Someone’s plugged him in.
To a nuclear reactor.
Ladies and gentlemen: The Rock Star of the Sculpture World.
He moves toward a clay work-in-progress in the center of the room and when he’s within a few feet of it, he begins circling it slowly, like predator on prey, speaking in a deep rumble of a voice I can hear through the window. I look at the door, assuming someone’s about to follow him in, someone immersed in this conversation with him, like the English guy, I think with a flutter, but no one joins him. I can’t make out a word of what he’s saying. It sounds like Spanish.
Maybe he has ghosts too. Good. Something in common then.
All at once, he seizes on the sculpture and the suddenness of the action makes my breath catch. He’s a downed power line, the way he moves. Except now the power’s been cut and he’s pressing his forehead into the belly of the sculpture. No offense (again), but what a freak. He has his large open hands on each side of the work, and he’s just staying like that, unmoving, as if he’s praying or listening for a pulse or totally out of his gourd.
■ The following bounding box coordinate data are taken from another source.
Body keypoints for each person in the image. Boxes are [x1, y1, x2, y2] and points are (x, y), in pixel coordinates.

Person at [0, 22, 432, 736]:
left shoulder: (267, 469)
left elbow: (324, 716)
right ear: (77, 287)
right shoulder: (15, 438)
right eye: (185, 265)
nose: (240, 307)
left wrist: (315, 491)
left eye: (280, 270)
Then I see his hands begin to move slowly up and down and across the surface of the piece, dragging clay off, bit by bit, throwing fistfuls onto the floor, but as he does this, he never once lifts his head to look at what he’s doing. He’s sculpting blind. Oh wow.
I wish Noah could see this. And Mom.
Eventually, he steps back in a stumbling kind of way as if pulling himself out of a trance, takes a cigarette pack out of a pocket in his smock, lights up, and, leaning against a nearby table, he smokes and stares at the sculpture, tilting his head from left to right. I’m recalling his bonkers biography. How he came from a long line of gravestone cutters in Colombia and began carving at the age of five. How no one had ever seen angels as magnificent as his, and people who lived near the cemeteries where his statues watched over the dead swore they heard them singing at night, swore that their heavenly voices carried into their homes, their sleep, their dreams. How it was rumored that the boy carver was enchanted or possibly possessed.
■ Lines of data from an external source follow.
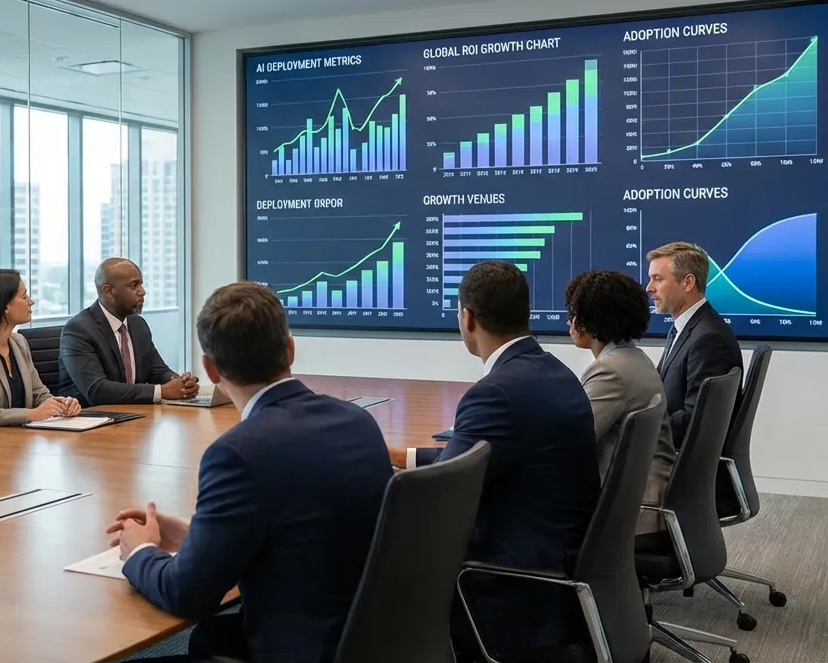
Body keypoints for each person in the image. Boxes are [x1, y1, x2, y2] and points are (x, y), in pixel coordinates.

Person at [107, 282, 393, 662]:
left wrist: (139, 550)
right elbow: (306, 530)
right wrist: (195, 537)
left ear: (210, 368)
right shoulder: (357, 421)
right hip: (368, 639)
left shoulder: (238, 453)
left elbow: (188, 595)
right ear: (290, 348)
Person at [388, 261, 598, 661]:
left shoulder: (495, 393)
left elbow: (440, 499)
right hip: (559, 558)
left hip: (510, 584)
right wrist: (407, 457)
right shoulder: (552, 371)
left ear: (466, 318)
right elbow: (478, 457)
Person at [565, 270, 677, 536]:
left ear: (592, 319)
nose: (570, 321)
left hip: (634, 512)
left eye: (574, 313)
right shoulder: (635, 358)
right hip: (649, 497)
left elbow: (571, 443)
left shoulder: (609, 371)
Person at [0, 269, 81, 430]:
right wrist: (31, 414)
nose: (31, 302)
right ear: (6, 305)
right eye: (24, 296)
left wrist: (61, 405)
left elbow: (39, 394)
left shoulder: (19, 343)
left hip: (15, 442)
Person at [58, 257, 197, 406]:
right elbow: (97, 390)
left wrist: (180, 383)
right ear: (108, 291)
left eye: (141, 284)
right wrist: (162, 391)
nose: (142, 292)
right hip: (89, 419)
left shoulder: (138, 324)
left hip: (133, 415)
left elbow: (157, 371)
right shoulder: (78, 330)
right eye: (133, 286)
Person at [646, 241, 742, 447]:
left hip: (676, 461)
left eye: (658, 279)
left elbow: (695, 420)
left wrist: (638, 430)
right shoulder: (685, 326)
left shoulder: (709, 339)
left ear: (688, 283)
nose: (649, 288)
I’m going with the latter.
He’s the kind of man who walks into a room and all the walls fall down. Agreed, Mom, which puts me back at square one. How am I going to ask him to mentor me? This him is far more frightening than Igor.
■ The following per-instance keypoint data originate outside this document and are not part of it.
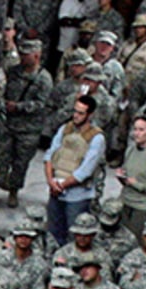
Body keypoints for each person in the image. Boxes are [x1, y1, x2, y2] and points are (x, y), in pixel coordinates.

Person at [44, 96, 106, 246]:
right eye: (75, 111)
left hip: (78, 196)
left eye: (81, 113)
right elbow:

He flicks his cigarette on the floor, takes a long sip of water from a glass on the table, then spits it from his mouth onto the clay—ah, gross!—then he works the moistened section furiously with his fingers, his eyes now glued to what he’s doing. He’s lost in it, drinking and spitting and molding, drinking and spitting and molding, sculpting like he’s trying to pull something he needs out of the clay, needs badly. As time passes and passes, I begin to see a man and a woman take shape—two bodies tangled up like branches.
This is wishing with your hands.
I don’t know how much time goes by as I and a handful of enormous stone couples watch him work, watch him rake his hands, dripping with wet clay, through his hair, over and over again, until it’s not clear if he’s making the sculpture or if the sculpture is making him.